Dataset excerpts
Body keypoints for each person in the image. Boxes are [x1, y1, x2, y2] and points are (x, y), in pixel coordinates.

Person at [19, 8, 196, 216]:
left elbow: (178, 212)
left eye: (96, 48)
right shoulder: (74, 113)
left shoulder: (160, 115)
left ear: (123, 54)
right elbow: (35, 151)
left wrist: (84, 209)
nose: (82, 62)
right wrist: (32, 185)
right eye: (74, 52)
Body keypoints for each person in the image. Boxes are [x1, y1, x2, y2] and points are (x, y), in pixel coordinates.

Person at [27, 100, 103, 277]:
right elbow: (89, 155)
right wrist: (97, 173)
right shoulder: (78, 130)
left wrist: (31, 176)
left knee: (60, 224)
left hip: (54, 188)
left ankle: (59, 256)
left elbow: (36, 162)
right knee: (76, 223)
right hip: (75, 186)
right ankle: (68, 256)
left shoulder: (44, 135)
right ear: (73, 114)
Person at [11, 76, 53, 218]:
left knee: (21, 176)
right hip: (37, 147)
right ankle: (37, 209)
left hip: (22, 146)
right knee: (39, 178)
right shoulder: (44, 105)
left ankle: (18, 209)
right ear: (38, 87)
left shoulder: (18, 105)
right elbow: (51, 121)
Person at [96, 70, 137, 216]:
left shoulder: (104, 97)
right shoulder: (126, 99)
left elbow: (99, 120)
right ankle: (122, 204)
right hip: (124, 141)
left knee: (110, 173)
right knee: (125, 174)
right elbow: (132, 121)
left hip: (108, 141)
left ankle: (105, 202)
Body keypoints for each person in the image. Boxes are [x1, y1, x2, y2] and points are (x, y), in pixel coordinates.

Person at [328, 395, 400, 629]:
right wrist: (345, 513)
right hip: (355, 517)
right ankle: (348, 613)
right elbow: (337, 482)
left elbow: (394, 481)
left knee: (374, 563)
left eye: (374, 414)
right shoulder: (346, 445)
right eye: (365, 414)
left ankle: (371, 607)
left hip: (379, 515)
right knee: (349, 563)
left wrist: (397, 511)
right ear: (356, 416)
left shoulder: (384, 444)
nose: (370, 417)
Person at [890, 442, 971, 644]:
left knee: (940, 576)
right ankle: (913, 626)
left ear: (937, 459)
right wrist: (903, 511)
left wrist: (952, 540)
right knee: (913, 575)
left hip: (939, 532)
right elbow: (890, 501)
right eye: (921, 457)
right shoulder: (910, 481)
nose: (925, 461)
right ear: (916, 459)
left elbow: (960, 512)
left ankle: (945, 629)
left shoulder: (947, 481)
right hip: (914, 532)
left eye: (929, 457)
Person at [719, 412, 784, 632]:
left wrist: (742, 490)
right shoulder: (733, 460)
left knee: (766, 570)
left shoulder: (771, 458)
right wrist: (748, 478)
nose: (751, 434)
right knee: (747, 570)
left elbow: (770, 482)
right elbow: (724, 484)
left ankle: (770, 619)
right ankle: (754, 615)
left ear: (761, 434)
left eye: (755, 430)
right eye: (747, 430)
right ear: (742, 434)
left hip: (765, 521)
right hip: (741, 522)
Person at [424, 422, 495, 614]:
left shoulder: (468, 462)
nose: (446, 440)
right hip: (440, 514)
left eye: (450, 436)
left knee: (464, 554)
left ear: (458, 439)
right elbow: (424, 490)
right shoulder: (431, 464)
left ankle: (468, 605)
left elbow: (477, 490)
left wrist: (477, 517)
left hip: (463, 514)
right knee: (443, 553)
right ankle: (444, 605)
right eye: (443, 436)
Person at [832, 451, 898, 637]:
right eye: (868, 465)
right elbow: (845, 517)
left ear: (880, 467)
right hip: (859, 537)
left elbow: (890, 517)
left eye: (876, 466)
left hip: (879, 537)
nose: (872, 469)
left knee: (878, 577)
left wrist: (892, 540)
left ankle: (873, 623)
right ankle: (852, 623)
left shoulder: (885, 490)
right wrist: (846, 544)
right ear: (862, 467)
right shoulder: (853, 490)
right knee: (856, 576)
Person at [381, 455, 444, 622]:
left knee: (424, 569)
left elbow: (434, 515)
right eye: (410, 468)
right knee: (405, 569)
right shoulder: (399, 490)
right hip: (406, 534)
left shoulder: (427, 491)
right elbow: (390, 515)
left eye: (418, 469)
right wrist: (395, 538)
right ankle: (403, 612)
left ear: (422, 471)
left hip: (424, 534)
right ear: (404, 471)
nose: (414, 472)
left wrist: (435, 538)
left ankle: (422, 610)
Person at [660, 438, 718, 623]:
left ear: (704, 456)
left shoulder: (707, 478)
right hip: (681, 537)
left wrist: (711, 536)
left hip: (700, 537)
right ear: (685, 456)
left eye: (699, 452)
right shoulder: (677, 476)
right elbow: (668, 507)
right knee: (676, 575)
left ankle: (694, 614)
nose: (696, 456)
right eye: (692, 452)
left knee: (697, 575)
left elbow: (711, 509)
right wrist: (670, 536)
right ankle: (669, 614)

▶ **TASK INSTRUCTIONS**
Could you reproduce every record above exactly as it appears?

▶ **WRITTEN SOLUTION**
Body keypoints for each person in the image. Boxes are [x1, y1, x2, y2] and points are (x, y), in pixel coordinates.

Person at [19, 8, 196, 216]:
left elbow: (178, 212)
left eye: (96, 48)
right shoulder: (74, 113)
left shoulder: (160, 115)
left ear: (123, 54)
right elbow: (35, 151)
left wrist: (84, 209)
nose: (82, 62)
right wrist: (32, 185)
right eye: (74, 52)
Body keypoints for each person in the image. Boxes are [x1, y1, x2, y2] and points are (x, y), in pixel coordinates.

Person at [27, 100, 103, 277]:
right elbow: (89, 155)
right wrist: (97, 173)
right shoulder: (78, 130)
left wrist: (31, 176)
left knee: (60, 224)
left hip: (54, 188)
left ankle: (59, 256)
left elbow: (36, 162)
right knee: (76, 223)
right hip: (75, 186)
right ankle: (68, 256)
left shoulder: (44, 135)
right ear: (73, 114)
Person at [11, 76, 53, 218]:
left knee: (21, 176)
right hip: (37, 147)
right ankle: (37, 209)
left hip: (22, 146)
right knee: (39, 178)
right shoulder: (44, 105)
left ankle: (18, 209)
right ear: (38, 87)
left shoulder: (18, 105)
right elbow: (51, 121)
Person at [96, 70, 137, 216]:
left shoulder: (104, 97)
right shoulder: (126, 99)
left elbow: (99, 120)
right ankle: (122, 204)
right hip: (124, 141)
left knee: (110, 173)
right knee: (125, 174)
right elbow: (132, 121)
left hip: (108, 141)
left ankle: (105, 202)
Body keypoints for each person in the image. Boxes are [x1, y1, x2, y2] and points are (x, y), in pixel coordinates.

Person at [328, 395, 400, 629]:
right wrist: (345, 513)
right hip: (355, 517)
right ankle: (348, 613)
right elbow: (337, 482)
left elbow: (394, 481)
left knee: (374, 563)
left eye: (374, 414)
right shoulder: (346, 445)
right eye: (365, 414)
left ankle: (371, 607)
left hip: (379, 515)
right knee: (349, 563)
left wrist: (397, 511)
right ear: (356, 416)
left shoulder: (384, 444)
nose: (370, 417)
Person at [890, 442, 971, 644]:
left knee: (940, 576)
right ankle: (913, 626)
left ear: (937, 459)
right wrist: (903, 511)
left wrist: (952, 540)
right knee: (913, 575)
left hip: (939, 532)
right elbow: (890, 501)
right eye: (921, 457)
right shoulder: (910, 481)
nose: (925, 461)
right ear: (916, 459)
left elbow: (960, 512)
left ankle: (945, 629)
left shoulder: (947, 481)
right hip: (914, 532)
left eye: (929, 457)
Person at [719, 412, 784, 632]:
left wrist: (742, 490)
right shoulder: (733, 460)
left knee: (766, 570)
left shoulder: (771, 458)
right wrist: (748, 478)
nose: (751, 434)
right knee: (747, 570)
left elbow: (770, 482)
right elbow: (724, 484)
left ankle: (770, 619)
right ankle: (754, 615)
left ear: (761, 434)
left eye: (755, 430)
right eye: (747, 430)
right ear: (742, 434)
left hip: (765, 521)
right hip: (741, 522)
Person at [424, 422, 495, 614]:
left shoulder: (468, 462)
nose: (446, 440)
right hip: (440, 514)
left eye: (450, 436)
left knee: (464, 554)
left ear: (458, 439)
right elbow: (424, 490)
right shoulder: (431, 464)
left ankle: (468, 605)
left elbow: (477, 490)
left wrist: (477, 517)
left hip: (463, 514)
right knee: (443, 553)
right ankle: (444, 605)
right eye: (443, 436)
Person at [832, 451, 898, 637]:
right eye: (868, 465)
right elbow: (845, 517)
left ear: (880, 467)
right hip: (859, 537)
left elbow: (890, 517)
left eye: (876, 466)
left hip: (879, 537)
nose: (872, 469)
left knee: (878, 577)
left wrist: (892, 540)
left ankle: (873, 623)
right ankle: (852, 623)
left shoulder: (885, 490)
right wrist: (846, 544)
right ear: (862, 467)
right shoulder: (853, 490)
right knee: (856, 576)
Person at [381, 455, 444, 622]:
left knee: (424, 569)
left elbow: (434, 515)
right eye: (410, 468)
right knee: (405, 569)
right shoulder: (399, 490)
right hip: (406, 534)
left shoulder: (427, 491)
right elbow: (390, 515)
left eye: (418, 469)
right wrist: (395, 538)
right ankle: (403, 612)
left ear: (422, 471)
left hip: (424, 534)
right ear: (404, 471)
nose: (414, 472)
left wrist: (435, 538)
left ankle: (422, 610)
Person at [660, 438, 718, 623]:
left ear: (704, 456)
left shoulder: (707, 478)
right hip: (681, 537)
left wrist: (711, 536)
left hip: (700, 537)
right ear: (685, 456)
left eye: (699, 452)
right shoulder: (677, 476)
right elbow: (668, 507)
right knee: (676, 575)
left ankle: (694, 614)
nose: (696, 456)
right eye: (692, 452)
left knee: (697, 575)
left elbow: (711, 509)
right wrist: (670, 536)
right ankle: (669, 614)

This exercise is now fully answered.